Kevin Bacon names the greatest rockumentary of all time: “Chilling and interesting and disturbing”

Who do you go to for music-related recommendations (aside from Far Out, obviously)? Probably not Kevin Bacon. And yet, the actor has a lot to say about it. You might know him as the light-footed high school kid from Footloose or that astronaut with the steamy shower scene in Apollo 13. Maybe you know him from all those EE television adverts if you’re in the UK or for being the official spokesperson for the US egg industry. With a name like that, how could he not be?

From an early age, however, Bacon has been a music devotée. His brother, Michael, is nine years older and was already pursuing a music career when Bacon was a kid. He introduced his younger sibling to soul and folk music and eventually moved to Nashville to make good on his dreams. Bacon himself dabbled in various instruments, including drums and guitar. These days, the siblings have a band called the Bacon Brothers. 

Whether or not you’re a fan of the actor’s music, there is no questioning his passion for the medium. This was made abundantly clear when he had the opportunity to visit Criterion’s legendary closet recently to pick out a few of his favourite films. After picking up a copy of Akira Kurosawa’s classic Seven Samurai because he has yet to see it, Bacon plucked a documentary off the shelf – 1970’s Gimme Shelter.

“I was a giant Rolling Stones fan,” Bacon said, “And it is one of the most chilling and interesting and disturbing documentaries about the flip-side of crowds and of fandom and of rock ‘n roll. And certainly so emblematic of a turn from the ‘60s ‘Love Child Generation’ to where we kind of went, for a while, in the direction of the ’70s towards the ’80s… it’s just [a] breathtaking, breathtaking movie.”

Directed by the famed Albert and David Maysles, who went on to make Grey Gardens, as well as filmmaker Charlotte Zwerin, Gimme Shelter is a seminal documentary that chronicles the Stones’ infamous 1969 US tour, which included the infamous Altamont Free Concert in San Francisco in which 300,000 members of the Love Generation clashed with a handful of Hells Angels who were hired to provide security for the event. The conflict led to the brutal killing of Meredith Hunter, as well as three other deaths and dozens of injuries.

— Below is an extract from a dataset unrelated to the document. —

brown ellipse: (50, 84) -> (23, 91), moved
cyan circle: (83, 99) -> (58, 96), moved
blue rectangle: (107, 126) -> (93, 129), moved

What was meant to be a celebration of peace and love and rock ‘n roll turned into a landmark cultural moment in which the idealism of the ‘60s collapsed into the chaos and violence that would define much of the ‘70s. Zwerin and the Maysles captured the carnage with an unflinching eye, creating a document of the moment that remains shocking and unnerving to this day.

It isn’t for the faint of heart, but it is one of those rare documentaries in which the filmmakers were not only in the right place at the right time but also capable of presenting what they saw in a way that gives it maximum impact.